もし、そのまま骨盤だけが回転するのであれば、トップハンド(捕手側の腕)の脇ががら空きのまま、バットは前に出ていきません。『トップ』の体勢から、骨盤が回転しているその上で、上体も回転するからこそ、バットは身体から離れず、トップハンドの肩先から、回転動作で前に引き出されるのです。

この上体の回転は、細かく言えば、『トップ』ですぼめているボトムハンドの肩(肩甲骨)が背中側に引かれ、ボトムハンド側半身の胸郭が開くことによるものです。ボトムハンドの肩の動きによる上体の回転動作があってはじめて、バットは振り出しから、遠回りせず、いわゆる『最短距離』で、ヘッドも下がることなく、素早く前に運ばれるのです。

もし、このボトムハンドの肩の動きが悪ければ、バットを回転動作で引き出せず、スイングの指導からトップハンドが働き始めます。回転が不十分で早くトップハンドが伸び始めるということは、「後ろが大きい」、「遠回り」の「ヘッドが早く返る」スイングになります。

そのトップハンド主体のスイングが、「詰まりやすい」「引っ掛けやすい」「ヘッドが下がる」「変化球に対応できない」原因です。この遠回りを防ぐために、トップハンドの肘をみぞおちに潜り込ませたとしても、ボトムハンドの肩が動いていなければ、トップハンドにボトムハンドが押し出されて脇が空くだけです。
これがボトムハンドの脇が空く仕組みです。脇を締めようとして、肘を体幹につけても無意味なのです。

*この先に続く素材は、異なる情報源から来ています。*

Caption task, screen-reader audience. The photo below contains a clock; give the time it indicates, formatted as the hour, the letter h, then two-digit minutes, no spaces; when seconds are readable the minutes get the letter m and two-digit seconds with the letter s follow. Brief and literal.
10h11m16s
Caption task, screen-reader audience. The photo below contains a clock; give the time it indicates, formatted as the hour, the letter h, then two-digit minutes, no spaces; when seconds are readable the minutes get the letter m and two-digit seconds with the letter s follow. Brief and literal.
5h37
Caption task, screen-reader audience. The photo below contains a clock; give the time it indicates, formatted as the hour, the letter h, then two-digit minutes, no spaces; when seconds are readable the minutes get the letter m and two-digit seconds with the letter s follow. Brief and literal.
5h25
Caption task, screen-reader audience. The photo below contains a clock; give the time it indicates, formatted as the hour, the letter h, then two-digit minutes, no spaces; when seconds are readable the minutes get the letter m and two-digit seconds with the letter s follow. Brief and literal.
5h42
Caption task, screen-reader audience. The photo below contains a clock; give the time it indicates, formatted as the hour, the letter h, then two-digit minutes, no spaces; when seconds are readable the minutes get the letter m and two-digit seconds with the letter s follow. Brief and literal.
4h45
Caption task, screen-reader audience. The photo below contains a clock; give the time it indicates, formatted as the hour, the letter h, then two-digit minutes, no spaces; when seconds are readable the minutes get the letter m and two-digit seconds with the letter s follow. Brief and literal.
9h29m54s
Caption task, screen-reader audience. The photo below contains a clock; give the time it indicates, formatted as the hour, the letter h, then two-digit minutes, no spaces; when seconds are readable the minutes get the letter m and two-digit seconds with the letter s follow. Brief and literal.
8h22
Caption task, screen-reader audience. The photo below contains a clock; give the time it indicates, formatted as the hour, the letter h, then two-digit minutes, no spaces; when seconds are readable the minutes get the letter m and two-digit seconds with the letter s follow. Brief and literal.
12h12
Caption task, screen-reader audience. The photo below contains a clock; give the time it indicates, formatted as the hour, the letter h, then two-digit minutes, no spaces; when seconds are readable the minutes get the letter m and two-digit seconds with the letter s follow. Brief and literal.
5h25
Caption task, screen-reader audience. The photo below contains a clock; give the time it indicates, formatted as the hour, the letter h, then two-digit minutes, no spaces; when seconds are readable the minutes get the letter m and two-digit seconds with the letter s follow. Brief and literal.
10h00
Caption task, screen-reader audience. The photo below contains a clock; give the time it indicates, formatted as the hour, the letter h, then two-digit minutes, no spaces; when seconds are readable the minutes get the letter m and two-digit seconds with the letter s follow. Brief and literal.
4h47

『トップ』での重要な体勢として、ボトムハンドの肩をすぼめることで、ボトムハンド側の脇腹から肩にかけてのラインをストレッチする『割れ』と呼ばれるものがありますが、これは、スイングの始動時に上体の回転を導くために必要な体勢です。

この『割れ』がうまくつくれないのは、胸郭と肩甲骨の動きが悪く、骨盤の向きと上体の向きを違えることが十分にできないからです。それができなければ上体の回転は十分に起こらず、自ずとトップハンド主体にスイングを行うことになります。